Baudrillard: “The terrorist hypothesis is that the system will commit suicide in response to the multiple challenges posed by deaths and suicides. ...It is the terrorist model to bring about an excess of reality, and have the system collapse beneath that excess of reality”.


Cheney: “Fortunately, in this period of challenge, the United States has a leader in President Bush, who has the patience and the resolve and the moral clarity necessary to wage the war on terror and to win it”.


Baudrillard: “What we hate in ourselves -- the obscure object of our resentment -- is our excess of reality, power, and comfort, our universal availability, our definite accomplishment... And this is exactly the part of our culture that the terrorists find repulsive (which also explains the support they receive and the fascination they are able to exert). Terrorism's support is not only based on the despair of those who have been humiliated and offended. It is also based on the invisible despair of those whom globalization has privileged, on our own submission to an omnipotent technology, to a crushing virtual reality, to an empire of networks and programs that are probably in the process of redrawing the regressive contours of the entire human species, of a humanity that has gone "global." (After all, isn't the supremacy of the human species over the rest of life on earth the mirror image of the domination of the West over the rest of the world?). This invisible despair, our invisible despair, is hopeless since it is the result of the realization of all our desires. ...if terrorism is derived from this excess of reality and from this reality's impossible exchange, if it is the product of a profusion without any possible counterpart or return, and if it emerges from a forced resolution of conflicts, the illusion of getting rid of it as if it were an objective evil is complete. For, in its absurdity and non-sense, terrorism is our society's own judgment and penalty”.



VI. Irony


Cheney: “...only the terrorists themselves want to live in such a world, where law is replaced by brute force and morality is defined by vicious and violent men”.

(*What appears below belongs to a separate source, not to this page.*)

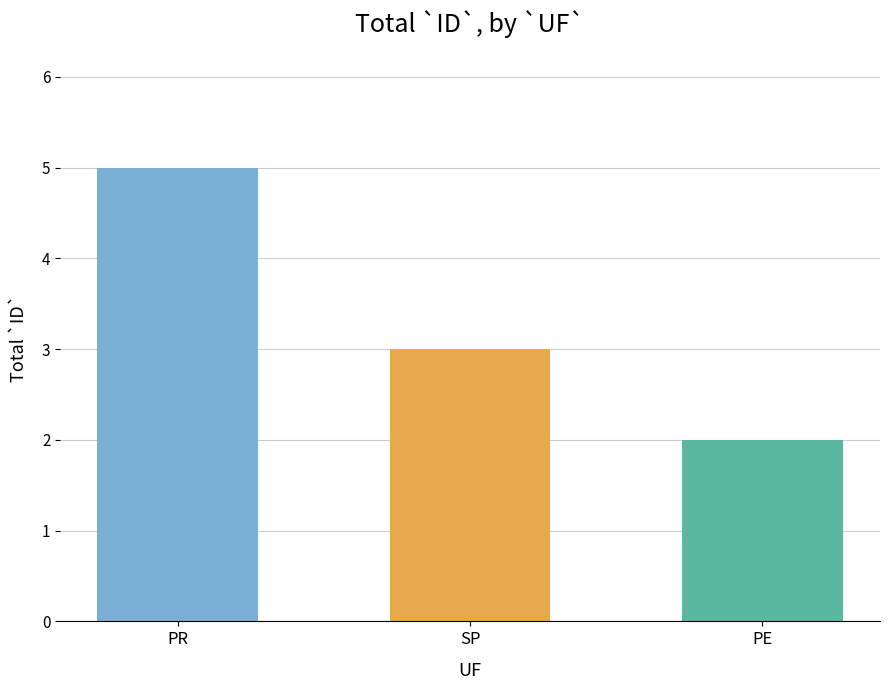

What is the minimum value shown in the chart?

2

Baudrillard: “Terror is dissipated by irony”.




VII. Epilogue


Baudrillard’s contribution to the virtual dialogue illustrates how theory can stand as a challenge to the real. A further interesting effect of this virtual dialogue is that the voice of Baudrillard is so relatively comforting. We are now living through a period in which it seems there is very little to believe in and this is a key problem for the proponents of terror. Each side of the current terror war offers a substitute for uncertainty. The value of Baudrillard’s thought at the present moment is its reminder that it is also important not to believe: “So today, with the loss of utopias and ideologies, we lack objects of belief. But even worse, perhaps, we lack objects in which not to believe. For it is vital -- maybe even more vital -- to have things in which not to believe”. Against the thought of Baudrillard, the prospects of fanaticism are not good, and terrorism did not stand a chance.